L'Iran a assuré samedi avoir le "devoir de se défendre" après des attaques aériennes contre des sites de fabrication de missiles menées par Israël. Ce pays a menacé la République islamique de lui faire "payer un prix élevé" si elle répliquait.

Ces bombardements surviennent un mois après les frappes iraniennes de missiles sur Israël, à un moment où l'armée israélienne est en guerre contre deux mouvements islamistes soutenus par l'Iran, le Hamas dans la bande de Gaza depuis plus d'un an et le Hezbollah au Liban depuis fin septembre.

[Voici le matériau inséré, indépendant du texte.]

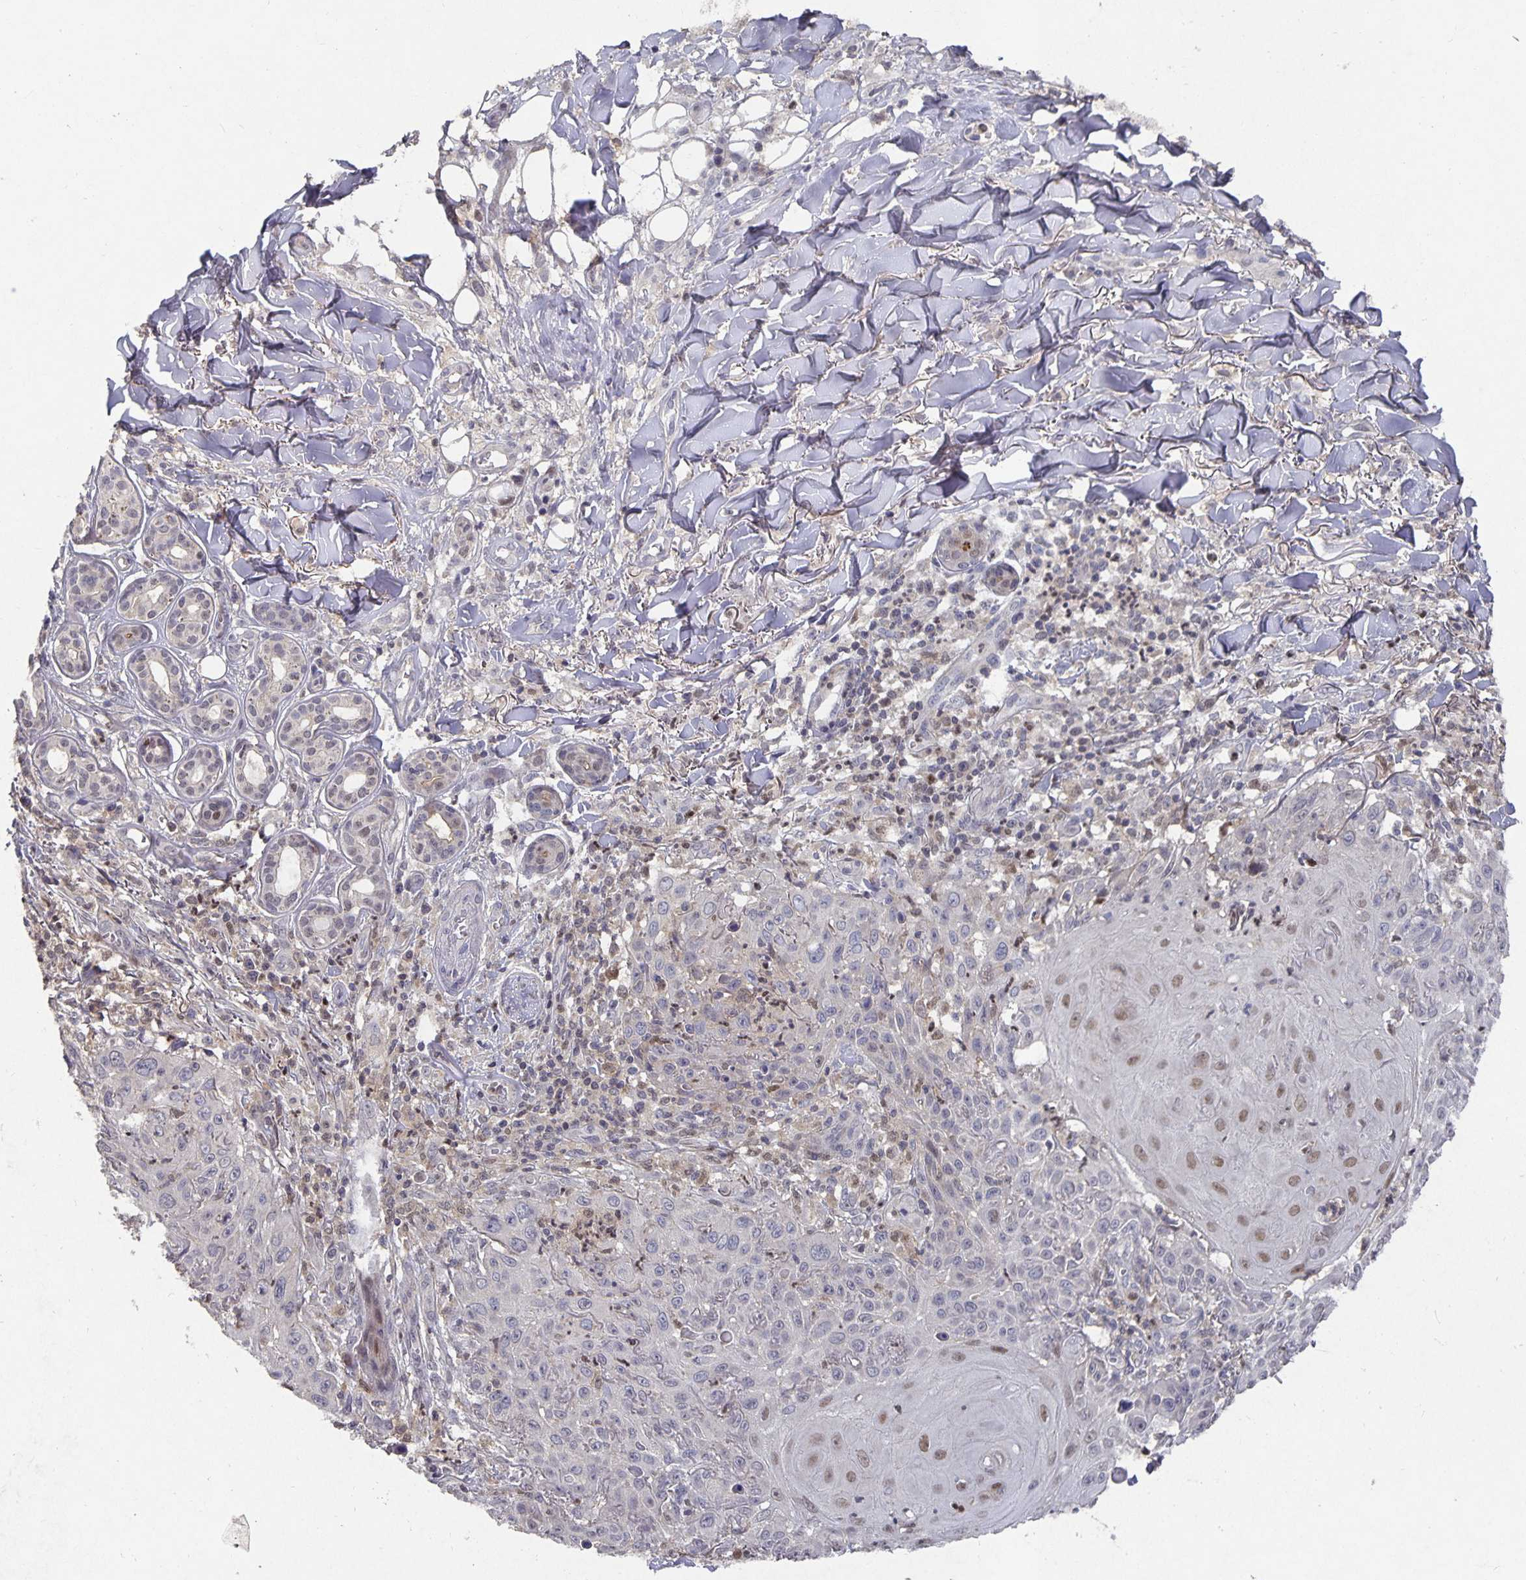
{"staining": {"intensity": "weak", "quantity": "<25%", "location": "nuclear"}, "tissue": "skin cancer", "cell_type": "Tumor cells", "image_type": "cancer", "snomed": [{"axis": "morphology", "description": "Squamous cell carcinoma, NOS"}, {"axis": "topography", "description": "Skin"}], "caption": "DAB (3,3'-diaminobenzidine) immunohistochemical staining of human squamous cell carcinoma (skin) displays no significant positivity in tumor cells.", "gene": "HEPN1", "patient": {"sex": "male", "age": 75}}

L'attaque israélienne contre "des sites militaires dans les provinces de Téhéran et celles du Khouzestan (sud-ouest) et d'Ilam (ouest)", limitrophes de l'Irak, a causé des "dégâts limités", ont assuré les forces iraniennes de défense aérienne, tandis que l'armée iranienne a rapporté la mort de deux militaires, sans préciser où.

Après les tirs de quelque 200 missiles iraniens le 1er octobre, Israël avait juré de se venger et Téhéran avait assuré être prêt à riposter à une attaque, faisant craindre une guerre régionale.

"Le droit de se défendre"

"L'Iran considère qu'il a le droit et le devoir de se défendre contre les actes d'agression étrangers", a déclaré le chef de la diplomatie iranienne, Abbas Araghchi, citant la "base du droit inhérent de légitime défense qui figure à l'article 51 de la Charte des Nations unies".

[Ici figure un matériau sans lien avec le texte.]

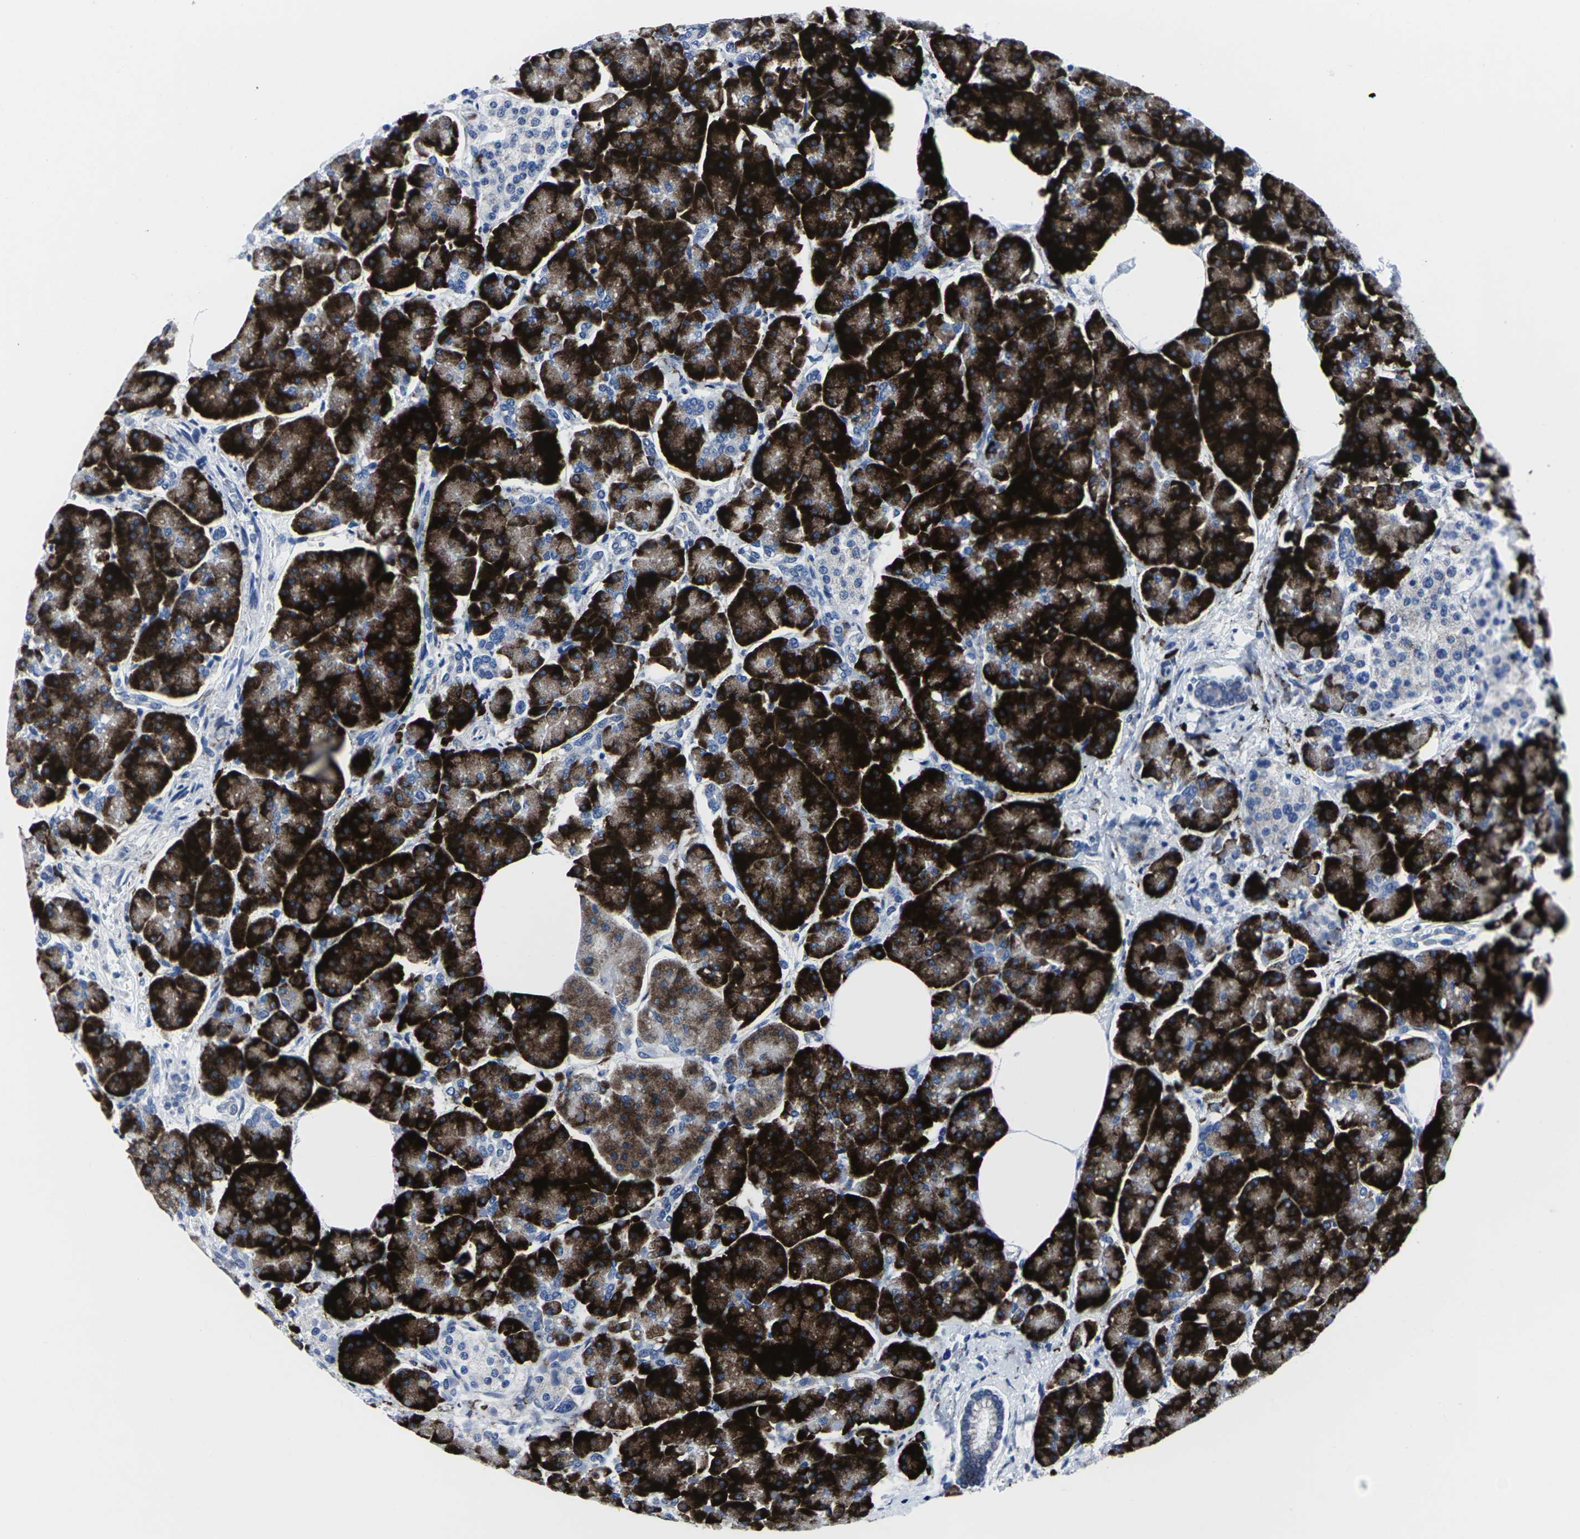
{"staining": {"intensity": "strong", "quantity": ">75%", "location": "cytoplasmic/membranous"}, "tissue": "pancreas", "cell_type": "Exocrine glandular cells", "image_type": "normal", "snomed": [{"axis": "morphology", "description": "Normal tissue, NOS"}, {"axis": "topography", "description": "Pancreas"}], "caption": "High-power microscopy captured an immunohistochemistry (IHC) micrograph of unremarkable pancreas, revealing strong cytoplasmic/membranous positivity in approximately >75% of exocrine glandular cells.", "gene": "RPN1", "patient": {"sex": "female", "age": 70}}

L'armée israélienne a affirmé avoir "frappé des sites de fabrication de missiles (...) que l'Iran tire sur l'Etat d'Israël depuis un an. Ces missiles étaient une menace directe et immédiate pour les citoyens d'Israël".

"Le régime iranien et ses relais dans la région ont attaqué sans relâche Israël depuis le 7 octobre (2023) sur plusieurs fronts, notamment des attaques directes depuis le sol iranien", écrit Israël.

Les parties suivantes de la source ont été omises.